TASK PROMPT: Beginning with the first line below, output every record verbatim and leave out the images.

Source data
-*-

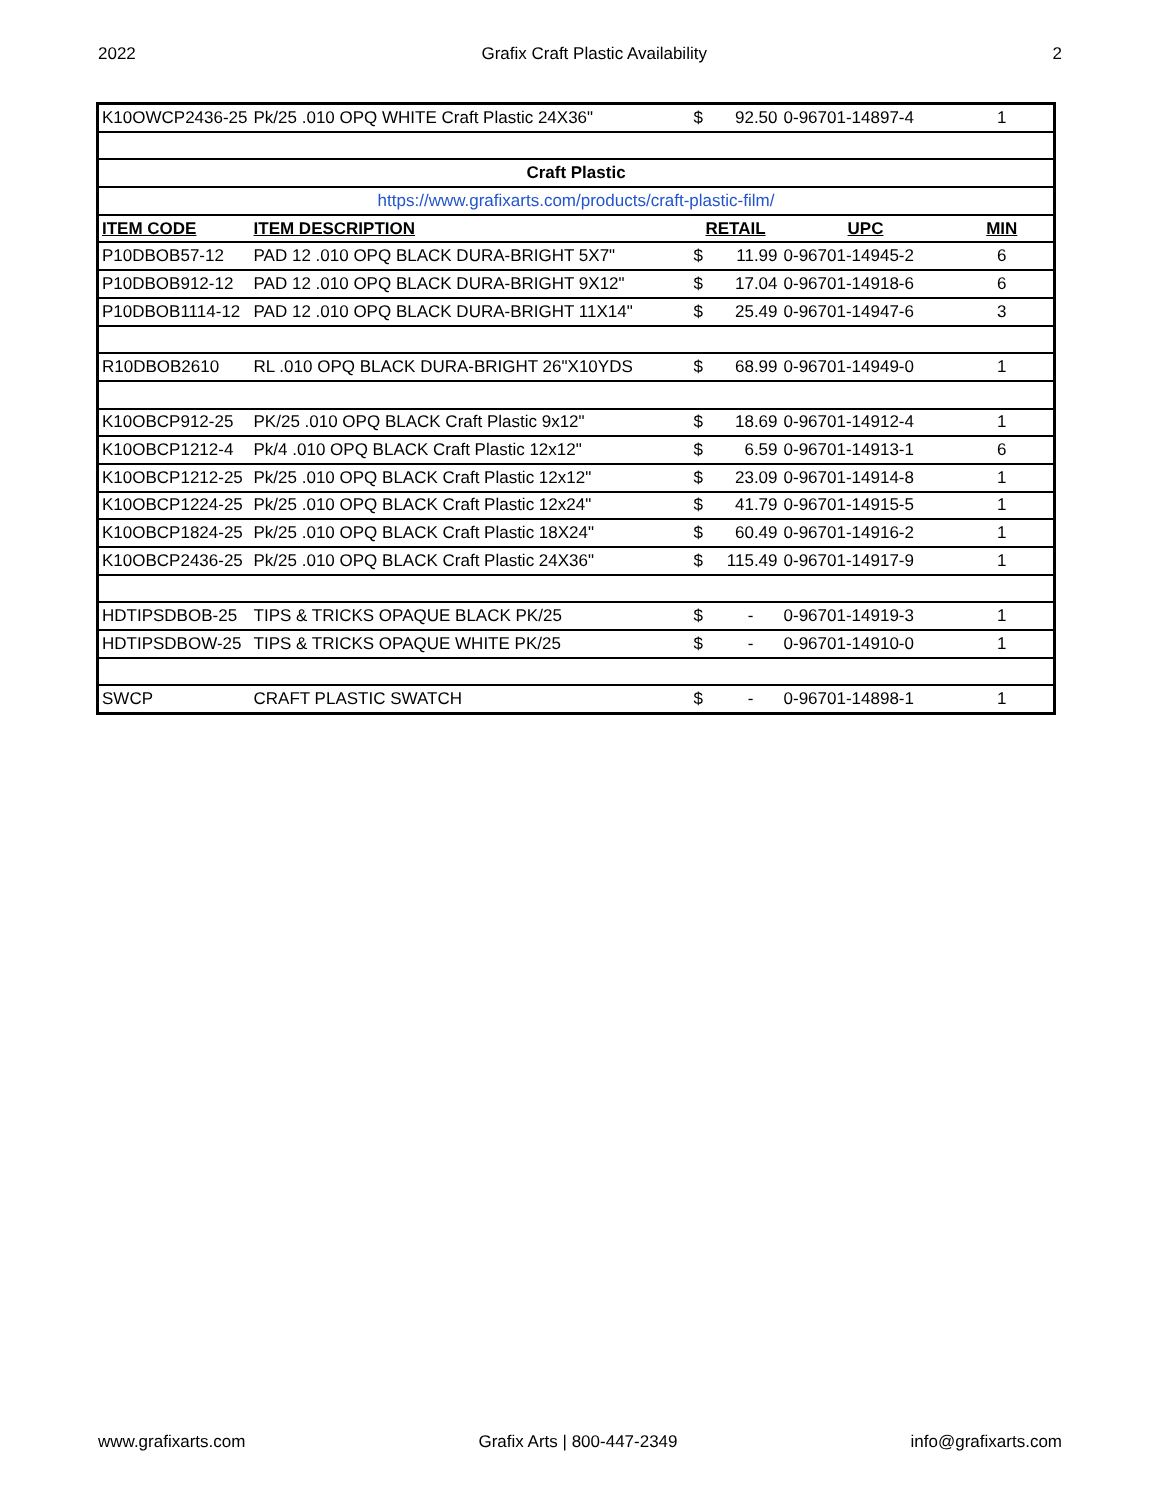2022 Grafix Craft Plastic Availability 2
| K10OWCP2436-25 | Pk/25 .010 OPQ WHITE Craft Plastic 24X36" | $ | 92.50 | 0-96701-14897-4 | 1 |
| Craft Plastic | | | | | |
| https://www.grafixarts.com/products/craft-plastic-film/ | | | | | |
| ITEM CODE | ITEM DESCRIPTION | RETAIL | | UPC | MIN |
| P10DBOB57-12 | PAD 12 .010 OPQ BLACK DURA-BRIGHT 5X7" | $ | 11.99 | 0-96701-14945-2 | 6 |
| P10DBOB912-12 | PAD 12 .010 OPQ BLACK DURA-BRIGHT 9X12" | $ | 17.04 | 0-96701-14918-6 | 6 |
| P10DBOB1114-12 | PAD 12 .010 OPQ BLACK DURA-BRIGHT 11X14" | $ | 25.49 | 0-96701-14947-6 | 3 |
| R10DBOB2610 | RL .010 OPQ BLACK DURA-BRIGHT 26"X10YDS | $ | 68.99 | 0-96701-14949-0 | 1 |
| K10OBCP912-25 | PK/25 .010 OPQ BLACK Craft Plastic 9x12" | $ | 18.69 | 0-96701-14912-4 | 1 |
| K10OBCP1212-4 | Pk/4 .010 OPQ BLACK Craft Plastic 12x12" | $ | 6.59 | 0-96701-14913-1 | 6 |
| K10OBCP1212-25 | Pk/25 .010 OPQ BLACK Craft Plastic 12x12" | $ | 23.09 | 0-96701-14914-8 | 1 |
| K10OBCP1224-25 | Pk/25 .010 OPQ BLACK Craft Plastic 12x24" | $ | 41.79 | 0-96701-14915-5 | 1 |
| K10OBCP1824-25 | Pk/25 .010 OPQ BLACK Craft Plastic 18X24" | $ | 60.49 | 0-96701-14916-2 | 1 |
| K10OBCP2436-25 | Pk/25 .010 OPQ BLACK Craft Plastic 24X36" | $ | 115.49 | 0-96701-14917-9 | 1 |
| HDTIPSDBOB-25 | TIPS & TRICKS OPAQUE BLACK PK/25 | $ | - | 0-96701-14919-3 | 1 |
| HDTIPSDBOW-25 | TIPS & TRICKS OPAQUE WHITE PK/25 | $ | - | 0-96701-14910-0 | 1 |
| SWCP | CRAFT PLASTIC SWATCH | $ | - | 0-96701-14898-1 | 1 |
www.grafixarts.com Grafix Arts | 800-447-2349 info@grafixarts.com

-*-

RESULT OF THIS EXERCISE:
2022 Grafix Craft Plastic Availability 2
| K10OWCP2436-25 | Pk/25 .010 OPQ WHITE Craft Plastic 24X36" | $ | 92.50 | 0-96701-14897-4 | 1 |
| Craft Plastic | | | | | |
| https://www.grafixarts.com/products/craft-plastic-film/ | | | | | |
| ITEM CODE | ITEM DESCRIPTION | RETAIL | | UPC | MIN |
| P10DBOB57-12 | PAD 12 .010 OPQ BLACK DURA-BRIGHT 5X7" | $ | 11.99 | 0-96701-14945-2 | 6 |
| P10DBOB912-12 | PAD 12 .010 OPQ BLACK DURA-BRIGHT 9X12" | $ | 17.04 | 0-96701-14918-6 | 6 |
| P10DBOB1114-12 | PAD 12 .010 OPQ BLACK DURA-BRIGHT 11X14" | $ | 25.49 | 0-96701-14947-6 | 3 |
| R10DBOB2610 | RL .010 OPQ BLACK DURA-BRIGHT 26"X10YDS | $ | 68.99 | 0-96701-14949-0 | 1 |
| K10OBCP912-25 | PK/25 .010 OPQ BLACK Craft Plastic 9x12" | $ | 18.69 | 0-96701-14912-4 | 1 |
| K10OBCP1212-4 | Pk/4 .010 OPQ BLACK Craft Plastic 12x12" | $ | 6.59 | 0-96701-14913-1 | 6 |
| K10OBCP1212-25 | Pk/25 .010 OPQ BLACK Craft Plastic 12x12" | $ | 23.09 | 0-96701-14914-8 | 1 |
| K10OBCP1224-25 | Pk/25 .010 OPQ BLACK Craft Plastic 12x24" | $ | 41.79 | 0-96701-14915-5 | 1 |
| K10OBCP1824-25 | Pk/25 .010 OPQ BLACK Craft Plastic 18X24" | $ | 60.49 | 0-96701-14916-2 | 1 |
| K10OBCP2436-25 | Pk/25 .010 OPQ BLACK Craft Plastic 24X36" | $ | 115.49 | 0-96701-14917-9 | 1 |
| HDTIPSDBOB-25 | TIPS & TRICKS OPAQUE BLACK PK/25 | $ | - | 0-96701-14919-3 | 1 |
| HDTIPSDBOW-25 | TIPS & TRICKS OPAQUE WHITE PK/25 | $ | - | 0-96701-14910-0 | 1 |
| SWCP | CRAFT PLASTIC SWATCH | $ | - | 0-96701-14898-1 | 1 |
www.grafixarts.com Grafix Arts | 800-447-2349 info@grafixarts.com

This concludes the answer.